You haven't specified by what you mean by 'efficient'. 您尚未按“有效”的意思指定。 What tradeoffs are you willing to make? 您愿意进行哪些权衡？ Would you be prepared to pay a price in performance loss when initializing a new string? 初始化新字符串时，您准备为性能损失付出代价吗？ When starting the search? 开始搜索时？ Would you trade more memory for more speed? 您会用更多的内存换取更多的速度吗？

The python developers set clear goals when they developed the python string library: python开发人员在开发python字符串库时设定了明确的目标：

should be faster than the current brute-force algorithm for all test cases (based on real-life code), including Jim Hugunin's worst-case test 对于所有测试用例（基于现实生活的代码），包括Jim Hugunin的最坏情况的测试，应该比当前的蛮力算法更快。

small setup overhead; 设置开销小； no dynamic allocation in the fast path (O(m) for speed, O(1) for storage) 快速路径中没有动态分配（速度为O（m），存储为O（1））

sublinear search behaviour in good cases (O(n/m)) 在良好情况下的次线性搜索行为（O（n / m））

no worse than the current algorithm in worst case (O(nm)) 最坏情况下不比当前算法差（O（nm））

should work well for both 8-bit strings and 16-bit or 32-bit Unicode strings (no O(σ) dependencies) 对于8位字符串和16位或32位Unicode字符串都应该很好地工作（没有O（σ）依赖性）

many real-life searches should be good, very few should be worst case 许多现实生活中的搜索应该是好的，很少是最坏的情况

reasonably simple implementation 相当简单的实现

So the devs had set some limits on performance for the search case and the setup case, on storage requirements, and also on maintenance efficiency. 因此，开发人员在搜索案例和设置案例的性能，存储需求以及维护效率方面都设置了一些限制。 Those boundaries ruled out Boyer–Moore (as it requires preprocessing on the searched-for string, a startup cost and a storage cost), and although I see no evidence that the devs considered Rabin-Karp, it can be ruled out on the same grounds (you need to create the hashes and store these). 这些边界排除了Boyer-Moore（因为它需要对搜索到的字符串进行预处理，启动成本和存储成本），尽管我看不到有证据表明开发人员考虑过Rabin-Karp，但可以将其排除在外。基础（您需要创建散列并将其存储）。

The boundaries were set based on a lot of python internals and usage experience. 边界是根据大量 python内部和使用经验设置的。 The above summary wasn't pulled out of thin air, it is merely a summary of that experience. 上面的总结并不是凭空得出的，它仅仅是该经验的总结。

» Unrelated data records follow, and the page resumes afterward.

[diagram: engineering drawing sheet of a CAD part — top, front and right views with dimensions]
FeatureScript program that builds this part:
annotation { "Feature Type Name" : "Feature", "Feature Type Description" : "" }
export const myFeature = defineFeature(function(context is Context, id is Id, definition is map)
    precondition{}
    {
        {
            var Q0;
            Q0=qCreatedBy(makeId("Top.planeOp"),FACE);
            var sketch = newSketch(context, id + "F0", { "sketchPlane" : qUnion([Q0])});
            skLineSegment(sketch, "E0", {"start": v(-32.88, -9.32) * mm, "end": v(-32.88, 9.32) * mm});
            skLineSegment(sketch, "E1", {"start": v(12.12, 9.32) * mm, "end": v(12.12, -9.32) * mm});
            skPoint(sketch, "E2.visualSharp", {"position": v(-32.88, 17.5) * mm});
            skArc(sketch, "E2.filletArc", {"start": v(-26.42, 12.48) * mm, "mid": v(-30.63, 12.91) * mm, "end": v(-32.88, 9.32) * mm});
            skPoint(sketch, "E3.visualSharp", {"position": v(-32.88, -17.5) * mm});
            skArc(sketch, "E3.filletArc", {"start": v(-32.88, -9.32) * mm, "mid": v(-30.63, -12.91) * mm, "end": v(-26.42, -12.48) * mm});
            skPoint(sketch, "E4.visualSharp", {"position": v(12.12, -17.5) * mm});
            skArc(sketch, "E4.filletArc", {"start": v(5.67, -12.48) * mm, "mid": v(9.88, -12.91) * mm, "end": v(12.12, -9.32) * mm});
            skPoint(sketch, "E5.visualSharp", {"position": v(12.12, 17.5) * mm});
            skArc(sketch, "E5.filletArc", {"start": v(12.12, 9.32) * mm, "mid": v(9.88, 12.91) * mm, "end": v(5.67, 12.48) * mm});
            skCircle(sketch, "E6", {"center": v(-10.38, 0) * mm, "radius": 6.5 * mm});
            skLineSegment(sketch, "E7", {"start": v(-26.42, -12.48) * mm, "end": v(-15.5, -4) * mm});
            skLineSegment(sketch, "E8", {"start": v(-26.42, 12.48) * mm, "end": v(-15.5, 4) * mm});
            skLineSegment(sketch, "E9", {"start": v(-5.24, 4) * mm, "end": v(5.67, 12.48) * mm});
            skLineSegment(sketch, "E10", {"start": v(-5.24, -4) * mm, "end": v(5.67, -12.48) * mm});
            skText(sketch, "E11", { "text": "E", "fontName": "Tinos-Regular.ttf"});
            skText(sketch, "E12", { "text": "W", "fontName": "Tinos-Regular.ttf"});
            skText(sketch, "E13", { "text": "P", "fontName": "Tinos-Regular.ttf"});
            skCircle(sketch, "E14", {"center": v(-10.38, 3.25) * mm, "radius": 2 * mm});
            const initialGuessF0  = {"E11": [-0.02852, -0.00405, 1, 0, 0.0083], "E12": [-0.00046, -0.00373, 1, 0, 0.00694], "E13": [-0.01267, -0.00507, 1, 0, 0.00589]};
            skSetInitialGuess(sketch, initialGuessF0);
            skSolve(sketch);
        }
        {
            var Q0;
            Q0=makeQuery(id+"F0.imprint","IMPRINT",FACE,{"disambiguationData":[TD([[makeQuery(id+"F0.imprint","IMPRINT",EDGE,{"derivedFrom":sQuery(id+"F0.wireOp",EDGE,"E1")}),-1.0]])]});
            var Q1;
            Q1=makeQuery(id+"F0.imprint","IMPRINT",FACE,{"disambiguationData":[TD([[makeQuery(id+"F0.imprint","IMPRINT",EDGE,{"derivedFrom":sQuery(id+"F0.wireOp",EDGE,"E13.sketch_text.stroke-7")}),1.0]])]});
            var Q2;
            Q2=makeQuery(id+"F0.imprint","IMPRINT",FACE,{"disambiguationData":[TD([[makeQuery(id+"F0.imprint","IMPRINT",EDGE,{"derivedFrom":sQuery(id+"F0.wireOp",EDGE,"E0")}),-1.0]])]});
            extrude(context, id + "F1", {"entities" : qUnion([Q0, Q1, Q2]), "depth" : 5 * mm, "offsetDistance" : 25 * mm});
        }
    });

Now, if you have a specific case where your trade-offs can be set differently, then sure, a C implementation of a different algorithm could well beat the standard Python implementation. 现在，如果您有一个特殊的情况，可以对折衷方案进行不同的设置，那么可以肯定的是，使用不同算法的C实现可以很好地胜过标准的Python实现。 But it'll be more efficient according to a different set of criteria. 但是根据一组不同的标准，它会更有效率。

In any case, the Python search algorithm deals with the small strings case. 无论如何，Python搜索算法都会处理小字符串情况。 If you try to apply it to a large body of text, the algorithms will not be able to perform as well as one that makes different choices that work well for large texts. 如果您尝试将其应用于大量文本，则算法的性能将不尽如人意，因为做出不同选择的算法对大型文本非常有效。 And if you had to search for text through 10,000,000 documents you'd want to use some kind of indexing solution instead puny little python string search. 而且，如果您必须通过10,000,000个文档来搜索文本，则需要使用某种索引解决方案，而不是一些小的python字符串搜索。

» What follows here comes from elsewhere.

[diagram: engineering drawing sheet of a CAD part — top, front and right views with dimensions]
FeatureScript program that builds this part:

Compare that to sorting a list of 100 items with the default sort implementation, vs. sorting 10,000,000,000 integers. 相比之下，使用默认排序实现对100个项目的列表进行排序，而不是对10,000,000,000整数进行排序。 In the latter case there are sorting implementations that can easily beat the default Python offer. 在后一种情况下，有一些排序实现可以轻松击败默认的Python提供。

It should also be noted that Python has a history of algorithm innovation; 还应该指出的是，Python具有算法创新的历史。 the standard sort algorithm in Python is TimSort , a new algorithm invented by Tim Peters to fit the pragmatic real-life circumstances the Python interpreter has to deal with. Python中的标准排序算法是TimSort ，这是蒂姆·彼得斯（Tim Peters）发明的一种新算法，用于适应Python解释程序必须处理的实际情况。 That algorithm has since been made the default in Java and the Android platform as well. 此后，该算法已成为Java和Android平台中的默认算法。 Thus, I tend to trust the Python core devs decisions. 因此，我倾向于相信Python核心开发人员的决定。

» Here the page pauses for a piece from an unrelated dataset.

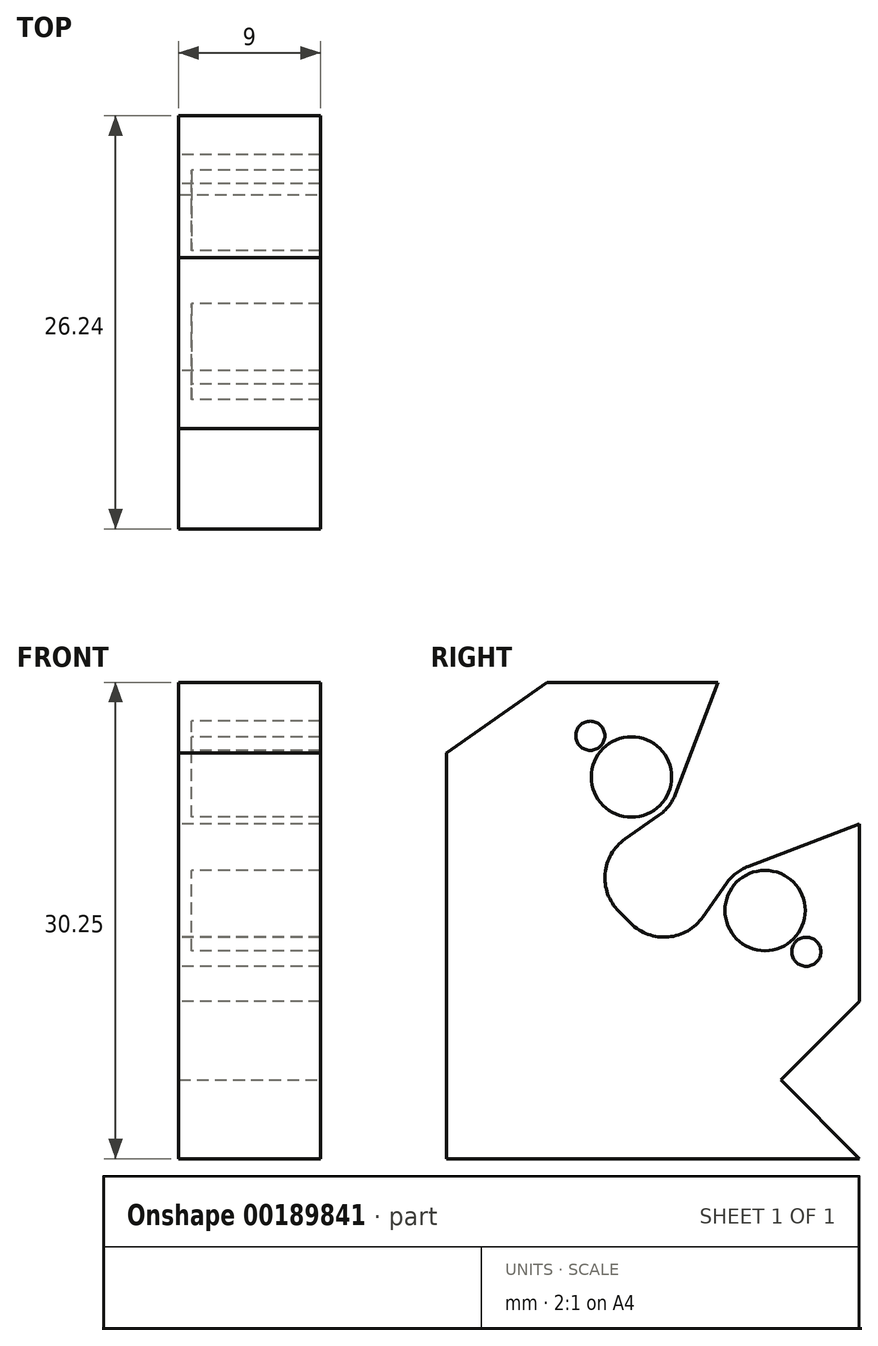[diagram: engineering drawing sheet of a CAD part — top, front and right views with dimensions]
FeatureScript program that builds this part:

As far as I know, noone has embedded a different implementation, as replacing the default is not going to work without patching the Python C code. 据我所知，没有人嵌入过其他实现，因为如果不修补Python C代码，替换默认值是行不通的。 You can easily create a specialized string type that implements a different search algorithm, of course. 当然，您可以轻松地创建实现不同搜索算法的专用字符串类型。 There may well be libraries out there that use C for specialized search algorithms that use Boyer-Moore, Rabin-Karp or any other algorithm, as that might well be the better choice for their specific problem domain. 可能存在一些库，其中使用C来搜索使用Boyer-Moore，Rabin-Karp或任何其他算法的专门搜索算法，因为对于它们的特定问题领域，这可能是更好的选择。